── Recorded information ──

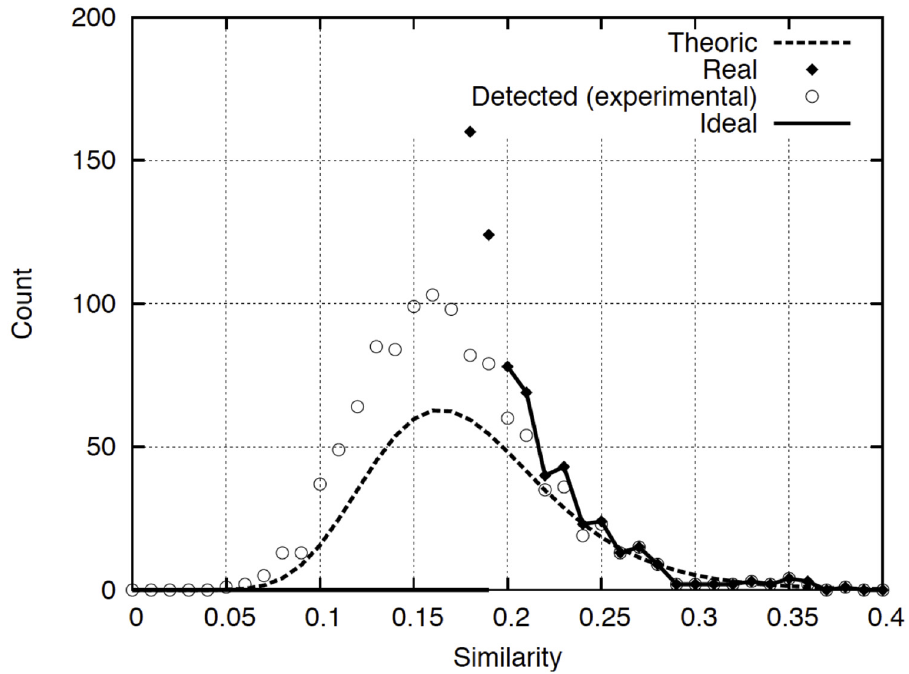
Fig 13. Number of positive identifications from a database with 2.56 (cid:129) 10 6 particles when s min = 0.2.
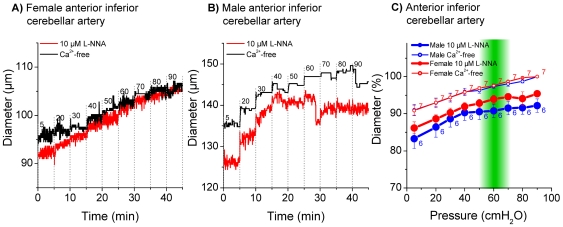
Pressure dependent diameter of female and male anterior inferior cerebellar artery.Original trace of female (A) and male (B) anterior inferior cerebellar artery in 10 µM L-NNA and Ca2+-free solution. Diameter in % in 10 µM L-NNA and Ca2+-free solution (C), % values were normalized to maximal diameter measured in Ca2+-free at 90 cmH2O. 100% = 134.6 µm±6 in Ca2+-free at 90 cmH2O in female animals and 132.8 µm±7.6 in Ca2+-free at 90 cmH2O in male animals.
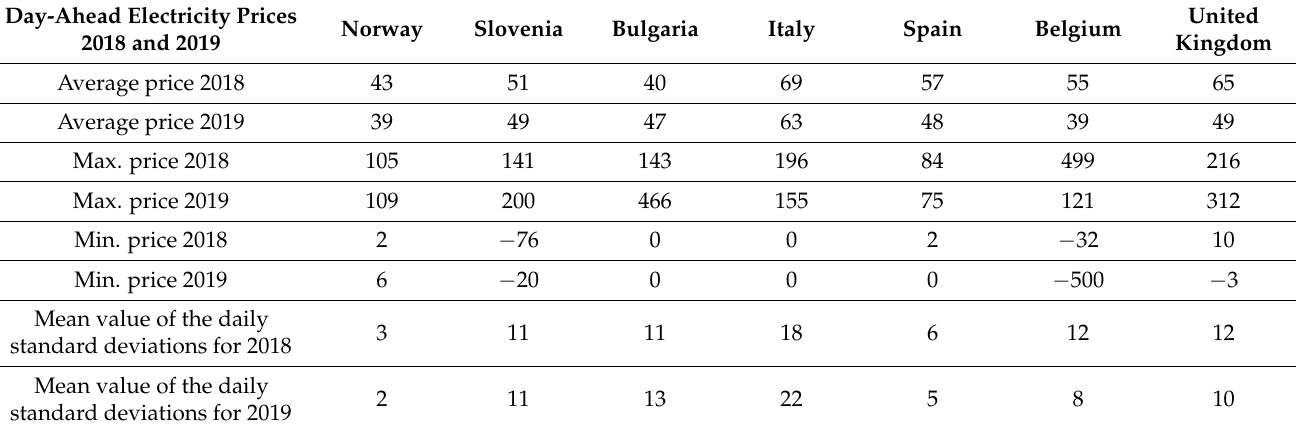
Table 3. Maximum, minimum, average value, and mean value of the daily standard deviations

───

Here the job is to print all the data exactly, skipping any image.

Output for this exercise →
Fig 13. Number of positive identifications from a database with 2.56 (cid:129) 10 6 particles when s min = 0.2.
Pressure dependent diameter of female and male anterior inferior cerebellar artery.Original trace of female (A) and male (B) anterior inferior cerebellar artery in 10 µM L-NNA and Ca2+-free solution. Diameter in % in 10 µM L-NNA and Ca2+-free solution (C), % values were normalized to maximal diameter measured in Ca2+-free at 90 cmH2O. 100% = 134.6 µm±6 in Ca2+-free at 90 cmH2O in female animals and 132.8 µm±7.6 in Ca2+-free at 90 cmH2O in male animals.
Table 3. Maximum, minimum, average value, and mean value of the daily standard deviations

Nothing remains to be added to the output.